##### Document text #####
The charms of Chiang Rai

Reading Time: 4 minutes

Visits to temples, shamans and hill tribes, combined with nature trails and long tail boat rides
make this trip special

For a solo traveller, arriving in a city as compact and welcoming as Chiang Rai in northern Thailand provides the comforting reassurance of being able to relax and enjoy the journey that lies ahead. At the airport I was met by my driver wielding a large sign that read ‘Mr Petra and party’, ready to bear me for the short drive to The Legend, a beautiful resort with rooms scattered in a tropical garden setting.  I was ushered into the open air dining room with views of the sunset over the Kok River. My vegetable curry was delicious. Northern Thai cuisine is distinctive and full of flavour, based more on rich curries than the lighter, Chinese-influenced food of central Thailand.
While I have visited Thailand many times, I wanted to return to Chiang Rai, the smaller quieter sister city to Chiang Mai, with rugged peaks, limestone cliffs, lush mountainous forests, hill-tribes and the mighty Mekong River, all nearby.
Located 785 kilometres north of Bangkok, Chiang Rai lies near the Golden Triangle, where Burma, Laos and Thailand converge. Founded by King Mengrai in 1262, it was the capital of Mengrai’s Lanna Kingdom for only 34 years before being superseded by Chiang Mai and was subsequently conquered by Burma, remaining under Burmese rule for several hundred years.
Later I walked to the renowned night market that sells handicraft items made by hill tribes. A block-long, it is arranged around a stage where traditional Thai music and dance is performed.
After a restful sleep in my four poster bed, I set off early the next morning, heading for the fresh produce market. With well maintained footpaths and helpful street signage, Chiang Rai is ideal for exploring on foot. After recharging at a cafe selling locally grown organic coffee, I visited many of the temples to be found at every turn that can be enjoyed in quiet solitude.
#####
- [Given instruction 1]:
Could you repeat the rows word for word, covering the stretch from the first row through the row that contains "Tulane / Battle for the Bell | Trophy: Sabine", with both ends included?
##### Listing #####
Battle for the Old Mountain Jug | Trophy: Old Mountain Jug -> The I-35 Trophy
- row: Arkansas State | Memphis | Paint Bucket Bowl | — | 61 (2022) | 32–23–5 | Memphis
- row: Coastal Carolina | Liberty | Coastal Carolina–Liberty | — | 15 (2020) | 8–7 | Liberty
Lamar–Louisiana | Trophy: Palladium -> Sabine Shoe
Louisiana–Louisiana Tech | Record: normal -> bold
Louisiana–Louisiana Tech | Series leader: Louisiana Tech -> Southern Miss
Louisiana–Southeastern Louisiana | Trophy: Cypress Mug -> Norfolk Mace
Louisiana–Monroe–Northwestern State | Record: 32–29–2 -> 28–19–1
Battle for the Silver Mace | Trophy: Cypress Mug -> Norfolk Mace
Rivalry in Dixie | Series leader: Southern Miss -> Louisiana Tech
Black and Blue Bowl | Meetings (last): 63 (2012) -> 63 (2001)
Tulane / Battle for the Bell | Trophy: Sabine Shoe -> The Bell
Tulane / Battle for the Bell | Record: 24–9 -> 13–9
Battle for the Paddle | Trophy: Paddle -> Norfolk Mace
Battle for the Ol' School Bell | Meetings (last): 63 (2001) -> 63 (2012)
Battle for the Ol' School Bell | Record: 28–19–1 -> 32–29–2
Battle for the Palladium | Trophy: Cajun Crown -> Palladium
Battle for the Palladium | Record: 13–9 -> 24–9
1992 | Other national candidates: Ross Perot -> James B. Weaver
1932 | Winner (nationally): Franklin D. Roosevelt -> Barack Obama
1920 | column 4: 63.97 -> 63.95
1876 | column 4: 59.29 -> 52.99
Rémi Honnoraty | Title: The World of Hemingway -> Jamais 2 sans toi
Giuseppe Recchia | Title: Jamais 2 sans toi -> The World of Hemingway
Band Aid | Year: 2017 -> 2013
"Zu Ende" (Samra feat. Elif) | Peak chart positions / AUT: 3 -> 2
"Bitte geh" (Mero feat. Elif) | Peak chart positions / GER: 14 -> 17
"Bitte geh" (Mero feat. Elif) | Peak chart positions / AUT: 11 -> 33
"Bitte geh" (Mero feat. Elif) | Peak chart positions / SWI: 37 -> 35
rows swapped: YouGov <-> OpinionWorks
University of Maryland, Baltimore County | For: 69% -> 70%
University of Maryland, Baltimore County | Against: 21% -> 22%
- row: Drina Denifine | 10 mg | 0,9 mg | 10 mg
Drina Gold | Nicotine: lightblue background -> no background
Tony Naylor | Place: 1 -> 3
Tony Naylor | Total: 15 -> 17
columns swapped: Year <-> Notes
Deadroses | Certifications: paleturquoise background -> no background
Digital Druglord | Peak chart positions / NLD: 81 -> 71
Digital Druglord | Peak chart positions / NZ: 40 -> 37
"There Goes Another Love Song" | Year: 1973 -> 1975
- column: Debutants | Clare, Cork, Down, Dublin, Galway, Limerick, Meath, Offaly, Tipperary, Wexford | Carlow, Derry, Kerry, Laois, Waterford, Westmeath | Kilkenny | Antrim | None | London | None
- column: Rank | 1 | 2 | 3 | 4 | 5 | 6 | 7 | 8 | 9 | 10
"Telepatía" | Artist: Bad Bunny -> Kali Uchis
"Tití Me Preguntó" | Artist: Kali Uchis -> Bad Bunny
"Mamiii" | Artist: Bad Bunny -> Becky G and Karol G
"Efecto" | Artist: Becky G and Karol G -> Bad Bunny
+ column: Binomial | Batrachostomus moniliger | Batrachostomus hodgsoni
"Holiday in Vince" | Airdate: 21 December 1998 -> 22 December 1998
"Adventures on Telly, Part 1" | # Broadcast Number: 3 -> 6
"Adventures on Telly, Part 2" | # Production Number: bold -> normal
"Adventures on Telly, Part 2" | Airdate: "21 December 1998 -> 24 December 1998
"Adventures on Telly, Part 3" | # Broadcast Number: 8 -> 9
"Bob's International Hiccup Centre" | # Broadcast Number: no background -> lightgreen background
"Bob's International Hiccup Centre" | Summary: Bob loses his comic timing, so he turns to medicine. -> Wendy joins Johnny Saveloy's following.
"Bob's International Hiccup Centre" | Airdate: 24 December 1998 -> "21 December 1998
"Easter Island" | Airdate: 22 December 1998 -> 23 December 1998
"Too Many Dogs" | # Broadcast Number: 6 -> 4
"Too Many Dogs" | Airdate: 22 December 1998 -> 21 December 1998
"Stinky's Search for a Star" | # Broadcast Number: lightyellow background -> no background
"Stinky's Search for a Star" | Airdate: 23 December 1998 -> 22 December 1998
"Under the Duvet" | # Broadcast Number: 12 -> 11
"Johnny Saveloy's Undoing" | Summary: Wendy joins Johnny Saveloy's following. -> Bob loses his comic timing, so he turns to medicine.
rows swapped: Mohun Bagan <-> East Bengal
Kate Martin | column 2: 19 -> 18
#####
- [Given instruction 2]:
Can you transcribe the stretch of the Chiang Rai travel article from "The charms of" through "of central Thailand." word for word?

- [Correct output 1]:
Battle for the Old Mountain Jug | Trophy: Old Mountain Jug -> The I-35 Trophy
- row: Arkansas State | Memphis | Paint Bucket Bowl | — | 61 (2022) | 32–23–5 | Memphis
- row: Coastal Carolina | Liberty | Coastal Carolina–Liberty | — | 15 (2020) | 8–7 | Liberty
Lamar–Louisiana | Trophy: Palladium -> Sabine Shoe
Louisiana–Louisiana Tech | Record: normal -> bold
Louisiana–Louisiana Tech | Series leader: Louisiana Tech -> Southern Miss
Louisiana–Southeastern Louisiana | Trophy: Cypress Mug -> Norfolk Mace
Louisiana–Monroe–Northwestern State | Record: 32–29–2 -> 28–19–1
Battle for the Silver Mace | Trophy: Cypress Mug -> Norfolk Mace
Rivalry in Dixie | Series leader: Southern Miss -> Louisiana Tech
Black and Blue Bowl | Meetings (last): 63 (2012) -> 63 (2001)
Tulane / Battle for the Bell | Trophy: Sabine Shoe -> The Bell

- [Correct output 2]:
The charms of Chiang Rai

Reading Time: 4 minutes

Visits to temples, shamans and hill tribes, combined with nature trails and long tail boat rides
make this trip special

For a solo traveller, arriving in a city as compact and welcoming as Chiang Rai in northern Thailand provides the comforting reassurance of being able to relax and enjoy the journey that lies ahead. At the airport I was met by my driver wielding a large sign that read ‘Mr Petra and party’, ready to bear me for the short drive to The Legend, a beautiful resort with rooms scattered in a tropical garden setting.  I was ushered into the open air dining room with views of the sunset over the Kok River. My vegetable curry was delicious. Northern Thai cuisine is distinctive and full of flavour, based more on rich curries than the lighter, Chinese-influenced food of central Thailand.